ALARAM Nilai Penahanan Aktivis Lingkungan Rote Ndao Bentuk Kriminalisasi

‎Kupang, Berdikari Online — Aliansi Rakyat Menggugat (ALARAM) mengecam keras tindakan penahanan terhadap pegiat lingkungan dan pejuang akses publik Pantai Bo’a, Erasmus Frans Mandato, yang ditetapkan sebagai tersangka oleh Polres Rote Ndao atas laporan manajemen PT. Bo’a Development.

‎Erasmus dilaporkan setelah mengunggah kritik melalui akun Facebook pribadinya pada 24 Januari 2025, yang menyoroti penutupan sepihak akses jalan umum ke Pantai Bo’a, praktik perusakan lingkungan, serta monopoli ruang publik oleh pihak korporasi.

‎Ia kemudian dilaporkan pada 3 Februari 2025 dan resmi ditahan sejak 1 September 2025, dengan sangkaan Pasal 45A ayat (3) jo Pasal 28 ayat (3) UU ITE.

‎ALARAM menilai proses hukum ini cacat secara formil dan materil, sebab:
‎1. Tidak ada unsur kerusuhan fisik, sebagaimana ditegaskan Putusan Mahkamah Konstitusi No. 115/PUU-XXII/2024, yang menyatakan bahwa delik Pasal 28 ayat (3) UU ITE hanya berlaku jika terjadi kerusuhan di ruang fisik.


‎2. Erasmus menyuarakan perlindungan lingkungan hidup, yang dijamin oleh Pasal 66 UU 32/2009, yang menyatakan pembela lingkungan tidak bisa dipidana maupun digugat.

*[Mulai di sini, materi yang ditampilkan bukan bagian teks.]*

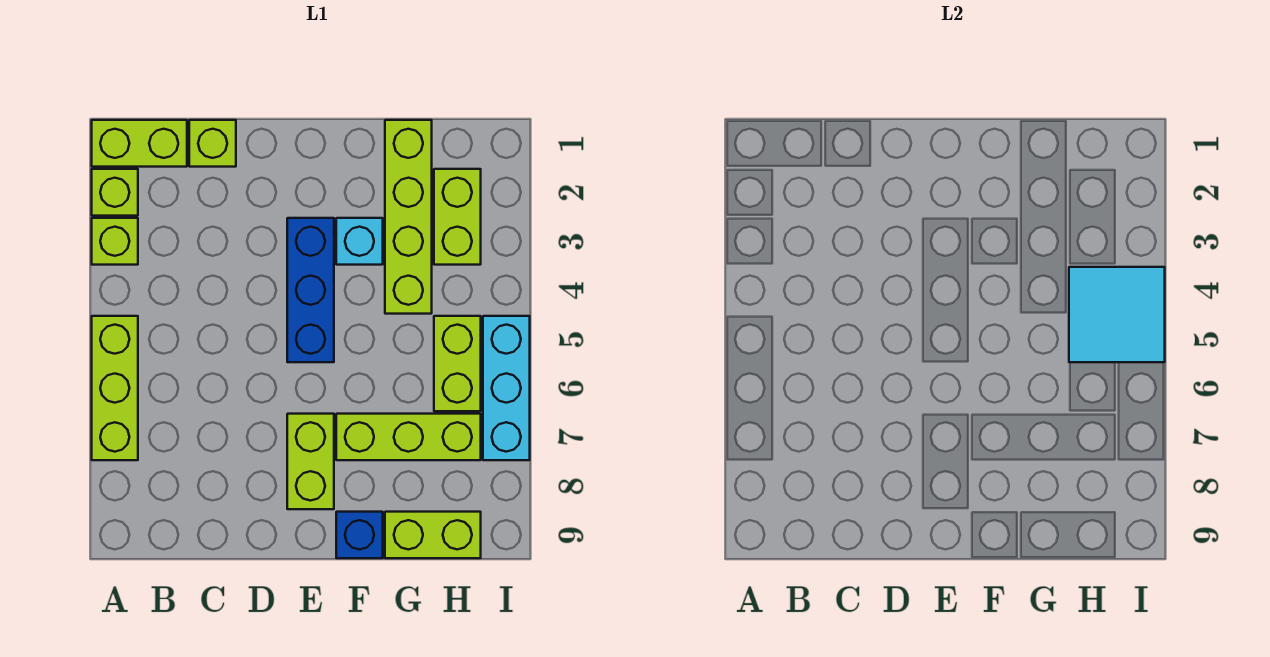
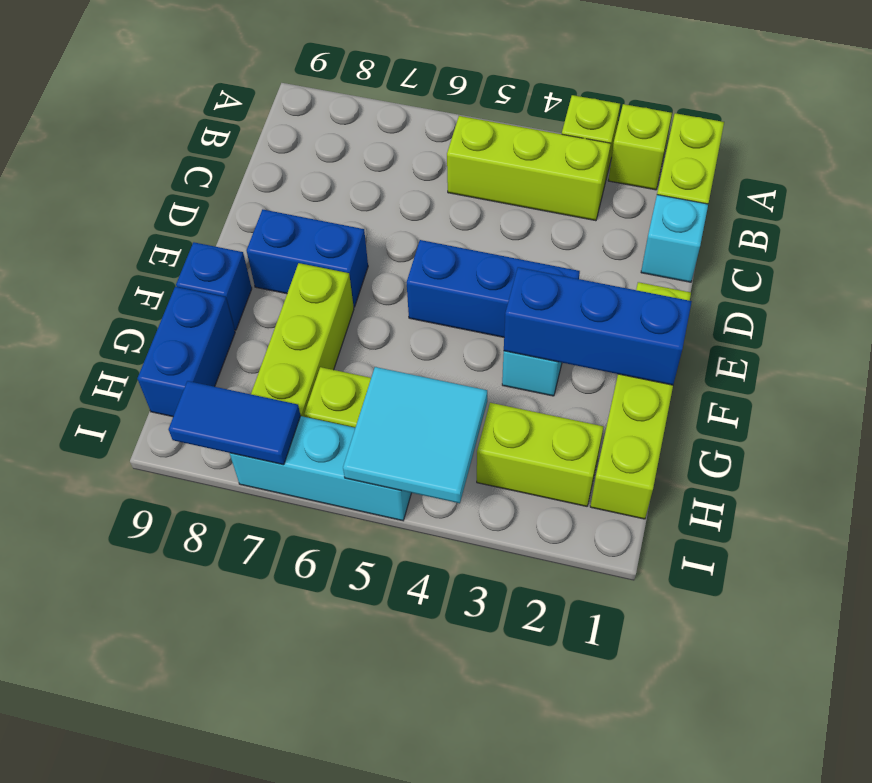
lime 1x3 brick [92,316,138,460] -> lime 1x3 brick moved to [447,116,611,221]
lime 1x1 brick [189,120,236,167] -> cyan 1x1 brick [641,195,708,282]
lime 1x2 brick [287,414,334,509] -> blue 1x2 brick [247,209,368,307]
none -> blue 1x3 brick [504,267,692,385]
lime 1x4 brick [385,120,432,314] -> lime 1x4 brick turned to [590,282,691,519]
lime 1x2 brick [385,512,481,558] -> blue 1x2 brick [137,287,235,417]
none -> blue 1x2 tile [169,381,301,465]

‎3. Akses jalan yang dikritisi adalah jalan publik yang dibangun oleh negara melalui program IDT (1997), PNPM (2013), serta peningkatan jalan APBD (2018).

‎4. Kritik tersebut merupakan partisipasi warga dalam pengawasan kebijakan publik, yang dijamin Pasal 41 UU Tipikor.

‎ “Erasmus bukan provokator, dia pembela hak masyarakat. Ini bukan penegakan hukum, ini pembungkaman. Rakyat yang bersuara dilaporkan, sementara ruang hidup mereka dirampas.” Tegas Gunawan Kordinator Umum ALARAM

‎ALARAM juga mengungkap dampak serius dari penutupan akses oleh PT. Bo’a Development dan Nihi Rote sejak 12 September 2024: Nelayan dan warga kehilangan akses melaut, Wisatawan lokal dan mancanegara tak bisa mengakses titik selancar, Event nasional selancar 2028 di Pantai Bo’a batal digelar, Ditemukannya dugaan perusakan mangrove dan pembuangan limbah ke laut, Muncul konflik sosial akibat politik adu domba di tingkat desa.

‎Berdasarkan temuan dan kajian hukum, ALARAM mendesak:
‎ Pembebasan tanpa syarat Erasmus Frans Mandato.

‎2. Komisi Yudisial mengawal persidangan dan mengaudit dugaan pelanggaran etik hakim.

‎3. Pembukaan kembali akses jalan publik ke Pantai Bo’a.

‎4. Penghentian segala aktivitas perusakan lingkungan, termasuk penebangan mangrove

‎5. Pembatalan kesepakatan sepihak antara Pemdes dan PT. Bo’a Development.

‎6. Pengembalian akses jalan yang dibangun dari dana publik (IDT 1997, PNPM 2013, APBD 2018).

‎7. Penghentian intimidasi dan pemecahbelahan warga.

‎ “Pantai Bo’a bukan milik segelintir orang. Ia ruang hidup rakyat dan warisan masa depan. Investasi tidak boleh menyingkirkan keadilan,” tutup Gunawan.